- _ACTIVIDAD 1_
En el texto sobre la importancia del contexto, ¿en qué lugar poco habitual se propone seguir la discusión estructurada?
- _ACTIVIDAD 2_
Transcribe del texto sobre la importancia del contexto el fragmento que empieza en "Y por si queréis" y acaba en "playa… ¿ha cambiado algo?".

- _SECCIÓN DEL DOCUMENTO_
La importancia del contexto

Hace unos días fuimos con una compañera a un seminario. Durante el coloquio, surgió el concepto de la importancia que tiene el contexto a la hora de dar significado a un acto comunicativo: a palabras concretas, a gesticulaciones, a interacciones más o menos complejas.

De hecho, la pregunta que planteaba uno de los asistentes era en relación con los efectos curativos que comporta la ingesta de algunas sustancias psicoactivas en el contexto de rituales sagrados que tienen lugar entre algunos pueblos indígenas amazónicos. Se preguntaba si se mantendrían estos efectos beneficiosos si la ingesta de esta sustancia  se realizara en el contexto de un hospital con supervisión médica.

Qué me estás queriendo decir

Lejos de querer aclarar el resultado del debate, nos hizo venir a la cabeza precisamente esto, la importancia del contexto en la comunicación, en la manera como otorgamos significado en función de un montón de indicadores sociales, culturales, situacionales que concurren en un mismo instante. Qué distinto podemos interpretar que alguien nos diga «¡Ostras, qué puntual eres!» si llegamos al trabajo 10 minutos antes de la hora, o si nos presentamos media hora tarde a una cita el sábado por la tarde. Por no hablar de cómo buscaremos en la cara del interlocutor pistas que nos confirmen (o desmientan, según el caso) aquello que estamos interpretando.

«Creo que se aprende más sobre uno mismo en el contexto de una relación, que fuera de ella»

― PINK

Y cómo cambian también los significados cuando cambiamos, por ejemplo, los lugares o los tiempos o la espontaneidad. En el ámbito terapéutico lo usamos bastante para intentar romper las interacciones negativas que suelen salirse de control como, por ejemplo, las discusiones de pareja: muy bien no sabes cómo empieza, pero casi siempre sabes cómo acabará. La discusión estructurada propone seguir la discusión, pero en un lugar poco habitual, como por ejemplo el baño, y por turnos, hecho que normalmente acaba rompiendo la espiral incontrolable y da un lugar seguro a cada cual para expresarse sintiéndose escuchado.

¿Quieres probar a ver qué tal?

Y por si queréis experimentar con los cambios de contexto, os propongo otro ejercicio: la próxima vez que quieras comentar un problema con la pareja, lo podéis hacer andando. Buscáis un lugar que os guste y que sea tranquilo, como por ejemplo un bosque o aquel rincón de la playa que tanto os gusta. Primero habla uno, en primera persona, de aquello que siente y piensa sobre el problema, con los ojos cerrados, mientras el otro escucha cogido de la mano, y es el que guía el paseo. Después os intercambiáis los papeles.

Ojos cerrados, dejándonos guiar por el otro, cogidos de la mano, en la playa… ¿ha cambiado algo?

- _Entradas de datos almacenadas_
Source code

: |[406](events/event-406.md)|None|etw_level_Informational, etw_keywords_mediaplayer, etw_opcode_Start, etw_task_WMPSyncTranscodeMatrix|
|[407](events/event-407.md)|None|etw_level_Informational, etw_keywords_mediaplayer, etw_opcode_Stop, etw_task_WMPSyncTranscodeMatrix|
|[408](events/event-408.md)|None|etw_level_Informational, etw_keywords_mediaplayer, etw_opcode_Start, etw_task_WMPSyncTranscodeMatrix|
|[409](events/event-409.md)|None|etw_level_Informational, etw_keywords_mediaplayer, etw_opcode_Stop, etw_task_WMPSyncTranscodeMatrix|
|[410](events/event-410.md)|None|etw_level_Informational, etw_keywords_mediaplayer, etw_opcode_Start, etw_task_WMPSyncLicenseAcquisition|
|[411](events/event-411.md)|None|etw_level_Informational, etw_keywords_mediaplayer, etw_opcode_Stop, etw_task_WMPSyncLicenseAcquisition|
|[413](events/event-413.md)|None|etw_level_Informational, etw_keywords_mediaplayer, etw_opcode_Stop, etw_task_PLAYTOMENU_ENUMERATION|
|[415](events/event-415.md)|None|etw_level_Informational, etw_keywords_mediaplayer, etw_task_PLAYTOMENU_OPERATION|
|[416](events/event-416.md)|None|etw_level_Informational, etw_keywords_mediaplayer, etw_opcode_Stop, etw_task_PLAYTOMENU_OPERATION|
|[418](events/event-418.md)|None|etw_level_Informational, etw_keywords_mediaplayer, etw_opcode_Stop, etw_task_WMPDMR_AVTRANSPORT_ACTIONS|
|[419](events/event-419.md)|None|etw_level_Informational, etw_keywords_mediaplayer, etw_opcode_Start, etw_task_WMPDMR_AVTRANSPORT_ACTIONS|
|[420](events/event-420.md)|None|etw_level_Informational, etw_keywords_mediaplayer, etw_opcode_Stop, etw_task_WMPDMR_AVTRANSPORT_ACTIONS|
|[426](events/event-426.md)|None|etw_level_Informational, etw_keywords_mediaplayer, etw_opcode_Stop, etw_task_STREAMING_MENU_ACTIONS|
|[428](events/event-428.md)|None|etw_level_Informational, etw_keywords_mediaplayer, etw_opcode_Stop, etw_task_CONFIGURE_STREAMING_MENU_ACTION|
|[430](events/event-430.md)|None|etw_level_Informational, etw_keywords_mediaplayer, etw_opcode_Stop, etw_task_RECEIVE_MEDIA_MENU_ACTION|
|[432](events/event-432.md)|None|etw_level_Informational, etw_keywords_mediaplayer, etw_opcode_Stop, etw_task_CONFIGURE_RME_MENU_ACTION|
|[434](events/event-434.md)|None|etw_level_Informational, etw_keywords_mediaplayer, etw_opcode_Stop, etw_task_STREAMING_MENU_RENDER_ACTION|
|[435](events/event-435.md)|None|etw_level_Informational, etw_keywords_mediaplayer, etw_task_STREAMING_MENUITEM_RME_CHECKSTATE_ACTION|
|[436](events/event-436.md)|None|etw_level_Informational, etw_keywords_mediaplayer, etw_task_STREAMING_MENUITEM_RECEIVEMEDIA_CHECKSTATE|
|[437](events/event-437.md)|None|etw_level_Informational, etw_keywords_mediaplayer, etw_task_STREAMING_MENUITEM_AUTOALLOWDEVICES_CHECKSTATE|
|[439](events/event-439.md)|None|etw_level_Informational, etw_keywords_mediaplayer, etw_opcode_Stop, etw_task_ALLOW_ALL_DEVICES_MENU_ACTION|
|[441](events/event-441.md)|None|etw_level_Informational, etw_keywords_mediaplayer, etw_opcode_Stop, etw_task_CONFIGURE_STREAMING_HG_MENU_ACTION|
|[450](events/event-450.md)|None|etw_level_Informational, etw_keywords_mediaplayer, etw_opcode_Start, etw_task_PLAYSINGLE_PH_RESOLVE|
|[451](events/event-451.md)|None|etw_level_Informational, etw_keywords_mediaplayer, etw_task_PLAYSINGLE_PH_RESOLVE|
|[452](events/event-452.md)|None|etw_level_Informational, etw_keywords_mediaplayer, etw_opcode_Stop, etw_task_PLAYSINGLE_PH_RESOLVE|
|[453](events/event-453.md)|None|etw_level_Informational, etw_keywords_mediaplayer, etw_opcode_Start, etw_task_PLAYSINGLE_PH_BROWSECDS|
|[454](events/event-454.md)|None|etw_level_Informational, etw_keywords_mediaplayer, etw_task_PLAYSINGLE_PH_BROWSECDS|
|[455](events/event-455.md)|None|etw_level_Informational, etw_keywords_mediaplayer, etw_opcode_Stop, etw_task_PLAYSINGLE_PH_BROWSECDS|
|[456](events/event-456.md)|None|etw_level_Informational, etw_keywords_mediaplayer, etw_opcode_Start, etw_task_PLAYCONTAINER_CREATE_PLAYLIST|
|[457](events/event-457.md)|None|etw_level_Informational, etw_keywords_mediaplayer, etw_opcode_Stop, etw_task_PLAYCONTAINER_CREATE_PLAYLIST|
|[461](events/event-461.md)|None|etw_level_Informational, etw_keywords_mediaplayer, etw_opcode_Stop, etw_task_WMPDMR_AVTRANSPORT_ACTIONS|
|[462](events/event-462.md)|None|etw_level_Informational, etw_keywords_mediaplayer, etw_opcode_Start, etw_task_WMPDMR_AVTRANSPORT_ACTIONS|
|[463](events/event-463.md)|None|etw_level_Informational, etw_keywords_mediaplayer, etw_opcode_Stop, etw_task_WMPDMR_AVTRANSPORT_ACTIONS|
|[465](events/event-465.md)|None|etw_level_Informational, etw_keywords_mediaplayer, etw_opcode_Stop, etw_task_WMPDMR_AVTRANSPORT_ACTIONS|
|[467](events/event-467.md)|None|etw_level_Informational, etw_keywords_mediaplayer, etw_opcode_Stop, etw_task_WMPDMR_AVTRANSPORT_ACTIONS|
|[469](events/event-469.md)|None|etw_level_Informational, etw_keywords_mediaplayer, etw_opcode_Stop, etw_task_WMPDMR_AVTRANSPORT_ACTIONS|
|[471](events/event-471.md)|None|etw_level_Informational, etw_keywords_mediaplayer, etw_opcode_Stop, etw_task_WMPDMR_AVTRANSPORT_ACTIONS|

- _RESULTADO DEL EJERCICIO 1_
En el baño.

- _RESULTADO DEL EJERCICIO 2_
Y por si queréis experimentar con los cambios de contexto, os propongo otro ejercicio: la próxima vez que quieras comentar un problema con la pareja, lo podéis hacer andando. Buscáis un lugar que os guste y que sea tranquilo, como por ejemplo un bosque o aquel rincón de la playa que tanto os gusta. Primero habla uno, en primera persona, de aquello que siente y piensa sobre el problema, con los ojos cerrados, mientras el otro escucha cogido de la mano, y es el que guía el paseo. Después os intercambiáis los papeles.

Ojos cerrados, dejándonos guiar por el otro, cogidos de la mano, en la playa… ¿ha cambiado algo?